What is a prelude?

What does this word mean?


It turns out that it has two very different meanings because composers gradually began to use the word very differently starting in the Romantic period. In the time of Bach, a prelude was an introduction. It was most often the first piece in a set. Later it often just became a free-form composition that could be anything in the world.

In Bach’s preludes and fugues, the prelude was the first piece in a st of two, and the fugue was the second one.

In a suite the prelude was the first piece followed by several other pieces, all with the names of dances. A prelude was also an orchestral introduction to an opera, and that meaning never went out of fashion It is still valued valid right through to the present day.

By the time of Frederic Chopin a new meaning was invented.

By the Romantic period a “prelude” was simply any piece of music in free form, and it was usually – but not always – somewhat short. However, what we mean by “short” is very relative, so by the time of Claude Debussy a short prelude for orchestra might be 15 minutes long.

A great example is Claude Debussy’s “Afternoon of a Fawn”.

Because of our modern conception of what a prelude is, by the Romantic period, which started roughly in the early 1800s and it is really still going on right now, people began assembling sets of preludes. We don’t know if Bach ever had any such thing in mind or would have approved of this idea. However, editors began assembling sets of preludes, so you will see “12 Little Preludes” by Bach and “Six Little Preludes” by Bach, as if somehow he had these pieces in mind as belonging together.

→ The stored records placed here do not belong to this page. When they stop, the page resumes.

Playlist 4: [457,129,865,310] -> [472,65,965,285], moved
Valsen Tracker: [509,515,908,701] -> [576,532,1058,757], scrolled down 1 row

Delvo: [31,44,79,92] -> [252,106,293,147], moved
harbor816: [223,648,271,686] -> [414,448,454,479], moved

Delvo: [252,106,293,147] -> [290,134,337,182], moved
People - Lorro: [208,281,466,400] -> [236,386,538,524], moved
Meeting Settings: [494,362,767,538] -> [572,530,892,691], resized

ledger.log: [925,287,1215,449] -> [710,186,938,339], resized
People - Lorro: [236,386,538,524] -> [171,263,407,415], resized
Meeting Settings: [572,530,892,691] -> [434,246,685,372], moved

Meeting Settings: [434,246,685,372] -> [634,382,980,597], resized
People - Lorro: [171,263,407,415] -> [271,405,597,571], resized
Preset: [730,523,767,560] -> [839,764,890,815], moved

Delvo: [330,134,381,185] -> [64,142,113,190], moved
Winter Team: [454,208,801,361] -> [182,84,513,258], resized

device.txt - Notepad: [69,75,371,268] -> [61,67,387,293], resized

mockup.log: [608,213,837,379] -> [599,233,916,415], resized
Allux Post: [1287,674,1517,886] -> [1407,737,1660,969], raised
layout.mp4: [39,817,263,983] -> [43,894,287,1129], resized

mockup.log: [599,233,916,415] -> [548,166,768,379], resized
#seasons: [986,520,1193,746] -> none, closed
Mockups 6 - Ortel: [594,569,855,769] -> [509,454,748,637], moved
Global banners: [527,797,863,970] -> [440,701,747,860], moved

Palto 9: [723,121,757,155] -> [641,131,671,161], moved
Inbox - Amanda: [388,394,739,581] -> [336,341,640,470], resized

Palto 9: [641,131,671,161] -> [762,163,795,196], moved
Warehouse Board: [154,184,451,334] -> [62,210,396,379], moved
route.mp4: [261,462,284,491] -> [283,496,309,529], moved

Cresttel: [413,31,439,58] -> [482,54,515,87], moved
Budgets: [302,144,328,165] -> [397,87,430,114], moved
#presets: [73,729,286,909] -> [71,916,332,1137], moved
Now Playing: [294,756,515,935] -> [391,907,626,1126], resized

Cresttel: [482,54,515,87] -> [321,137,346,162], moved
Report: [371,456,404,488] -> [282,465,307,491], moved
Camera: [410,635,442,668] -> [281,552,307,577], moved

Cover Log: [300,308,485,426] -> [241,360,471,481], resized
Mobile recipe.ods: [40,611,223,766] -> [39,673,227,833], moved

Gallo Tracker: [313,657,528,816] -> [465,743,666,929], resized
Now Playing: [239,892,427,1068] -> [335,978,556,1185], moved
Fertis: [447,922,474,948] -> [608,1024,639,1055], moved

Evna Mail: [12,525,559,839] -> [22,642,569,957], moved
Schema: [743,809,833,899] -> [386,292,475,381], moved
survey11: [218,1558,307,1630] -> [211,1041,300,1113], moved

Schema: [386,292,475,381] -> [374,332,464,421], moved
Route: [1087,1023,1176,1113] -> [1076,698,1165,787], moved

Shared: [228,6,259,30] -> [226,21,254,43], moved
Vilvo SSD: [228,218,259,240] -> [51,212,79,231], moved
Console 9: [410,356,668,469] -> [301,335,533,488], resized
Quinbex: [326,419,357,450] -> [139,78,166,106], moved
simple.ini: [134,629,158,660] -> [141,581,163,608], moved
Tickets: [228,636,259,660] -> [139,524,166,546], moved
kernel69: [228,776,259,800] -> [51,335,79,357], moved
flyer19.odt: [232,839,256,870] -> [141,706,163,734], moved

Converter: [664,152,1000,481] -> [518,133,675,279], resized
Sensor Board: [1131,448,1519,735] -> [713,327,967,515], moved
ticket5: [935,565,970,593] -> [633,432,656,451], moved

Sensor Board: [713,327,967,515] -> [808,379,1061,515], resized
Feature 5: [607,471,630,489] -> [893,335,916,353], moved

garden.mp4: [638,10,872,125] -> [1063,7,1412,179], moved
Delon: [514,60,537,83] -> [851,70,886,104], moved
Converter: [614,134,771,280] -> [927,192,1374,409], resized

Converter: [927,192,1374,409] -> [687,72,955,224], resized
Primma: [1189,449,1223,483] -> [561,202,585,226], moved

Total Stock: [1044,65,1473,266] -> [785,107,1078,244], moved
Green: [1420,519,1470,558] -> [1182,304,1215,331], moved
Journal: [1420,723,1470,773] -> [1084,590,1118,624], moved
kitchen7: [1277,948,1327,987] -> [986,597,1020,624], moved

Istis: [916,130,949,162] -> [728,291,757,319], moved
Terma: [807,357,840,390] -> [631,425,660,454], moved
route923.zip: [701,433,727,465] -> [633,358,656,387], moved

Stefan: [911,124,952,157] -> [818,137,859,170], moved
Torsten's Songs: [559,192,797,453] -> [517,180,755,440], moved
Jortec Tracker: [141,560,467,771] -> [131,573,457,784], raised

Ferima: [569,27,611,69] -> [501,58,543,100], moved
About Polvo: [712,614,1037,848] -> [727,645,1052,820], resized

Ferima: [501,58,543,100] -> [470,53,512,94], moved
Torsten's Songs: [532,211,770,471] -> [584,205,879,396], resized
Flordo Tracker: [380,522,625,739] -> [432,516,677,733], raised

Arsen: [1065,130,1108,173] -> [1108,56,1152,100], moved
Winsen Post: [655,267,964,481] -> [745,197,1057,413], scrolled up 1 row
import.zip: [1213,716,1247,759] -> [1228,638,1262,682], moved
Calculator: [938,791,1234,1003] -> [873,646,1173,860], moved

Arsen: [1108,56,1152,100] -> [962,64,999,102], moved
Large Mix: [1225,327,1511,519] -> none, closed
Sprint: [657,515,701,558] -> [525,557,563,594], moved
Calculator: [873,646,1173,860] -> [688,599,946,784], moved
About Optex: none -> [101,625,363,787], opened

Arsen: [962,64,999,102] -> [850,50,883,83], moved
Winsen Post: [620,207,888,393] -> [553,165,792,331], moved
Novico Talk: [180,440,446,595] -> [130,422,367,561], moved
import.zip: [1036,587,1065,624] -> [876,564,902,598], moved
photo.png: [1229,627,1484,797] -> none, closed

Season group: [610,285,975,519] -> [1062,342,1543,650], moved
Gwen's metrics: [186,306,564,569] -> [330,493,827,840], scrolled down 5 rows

He most definitely did not.

As a result we now have collections whose individual pieces have been assembled rather arbitrarily following two very erroneous preconceptions. First of all, the attempt to put all of Bach’s compositions in chronological order did not have any kind of success until the 20th century, and even now historians are finding gross errors in the system. Second, these collections give listeners and performers a very false idea of how Bach composed and how he ordered his own music.

The attempt to put these pieces in chronological order are absolutely inaccurate in all ways. Such collections did not effectively group the selections well according to mood, tempo and their key signatures. Thus these collections are nothing more than editors half-baked attempts to group things that were never meant to be grouped in the first place.

As a result we have a gigantic mess. What in heaven’s name is a short prelude? What is a long prelude? What is an easy prelude or a hard prelude? How do any of these compositions get labeled? The answer, once again, is that these collections came about through totally arbitrary choices and are utterly useless for teaching and for performance choices.

BWV, the meaning…

One more thing: “BWV Bach numbers” are an attempt to order his music chronologically. We already know these numbers are often incredibly wrong, so any attempt to group preludes in the time of Bach according to when they were written is going to fail totally.

For this reason, when I play the music of Bach I simply pick the preludes that I like and record them with no plan in mind whatsoever other than to entertain myself and those who are listening as I present the music. However, if I were performing in public I would do exactly the same thing that Romantic composers did. I would pick a few, probably three, then perform them as a set. I would consider the keys, moods, and tempos to make a performance as attractive and stimulating as possible.

For all these reasons I totally reject what has been done in the past and frankly believe that Bach would prefer my idea to the horrendous collections from the Romantic period. That was a bad idea from the very start.